I think what CBN is doing is sustainable with the oil production and prices are the way they are, that’s a condition attached to it. It wouldn’t always be that rate so if right now, if we’ve got N380 say to a dollar, it’s the right rate. In one year time, if inflation in Nigeria is 10per cent, then we have to add 380 plus 40 to gives us 420, so in a year time, I would be telling you that N420 to a dollar
is the right rate, and if there is another 10per cent inflation in 2018 0r 2019, we take that to 460, that’s another 40. As long as they don’t try to stick the rates at one level and they let it move with inflation, then it’s sustainable.

So is N380 sustainable for the next three years?

No, that needs to move up with inflation. The reason currency doesn’t move in Europe and America is because inflation in these countries is the same. So Euro or Dollar doesn’t need to move. If something is one dollar in America and one Euro in Europe and you get one percent inflation and that goes to 101 because of one per cent
inflation in America, inflation is going up in both countries by the same amount. So the currency can actually be the same i.e 101 to 101 but in Nigeria, if inflation is 10percent and US inflation is one per cent, prices in dollars are going to go from 100-101 and prices in Nigeria are going to go from N100 to a N110, so the exchange rate has to change, it has to move weaker.
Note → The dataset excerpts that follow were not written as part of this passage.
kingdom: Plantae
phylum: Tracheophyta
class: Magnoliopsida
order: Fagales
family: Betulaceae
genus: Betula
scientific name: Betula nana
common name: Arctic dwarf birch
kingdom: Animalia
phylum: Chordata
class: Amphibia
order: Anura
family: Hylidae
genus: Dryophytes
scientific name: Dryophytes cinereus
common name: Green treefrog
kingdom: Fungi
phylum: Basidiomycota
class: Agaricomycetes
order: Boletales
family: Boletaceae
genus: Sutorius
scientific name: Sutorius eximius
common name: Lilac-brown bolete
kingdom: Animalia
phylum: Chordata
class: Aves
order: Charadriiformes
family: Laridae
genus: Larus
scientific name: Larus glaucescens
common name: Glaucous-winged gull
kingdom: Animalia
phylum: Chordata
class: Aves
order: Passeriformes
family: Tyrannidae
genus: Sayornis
If inflation in Nigeria is higher than in America, I think inflation in Nigeria will be higher, everyone does so, if inflation is going to be ten per cent in the next year, it goes from N380, then you add ten per cent of 380 which is 38, let us call it 40, so adding 380 plus 40, that gives us 420 in a year, 460 in two years, roughly 500 in three years and that is the same currency rate. N500 in three years is the same as N380 today, once you take out the inflation story. The rates you see in the market daily keeps on going weaker over 10, 20, 30 years but actually if we strip out the inflation, it is not which is hard to explain but it is true.

What other option do you think is available to the CBN in case the interventions fail in the long run?

It shouldn’t fail. I think they have tried them all but they can always go the Venezuela route. They have banned the export, you are not allowed to take currency out of the country. You can just get more restrictive. The trouble is that human beings are too clever and Nigerians are certainly too clever to be trapped like that. People would always get a way of getting round regulations but it can be done. When a country like Venezuela keeps on doing that policies which it has been doing, eventually the economy collapses. Zimbabwe did the same thing and the economy eventually collapses. So the more restrictive you get, the messier it gets in the end.

The other option is to go more liberal and let the currency float and then there would be a demand and supply. Eventually, the currency finds a level where people would say it is really worth coming in which today we think N500 to a dollar is a good value. I had investors in Abuja using the parallel exchange rate in February. They said N500 to a dollar which is the rate they were able to get at Bureau de Change, Nigeria was cheap for the first time they have ever been here. At that point, people should bring money into Nigeria because it is undervalued.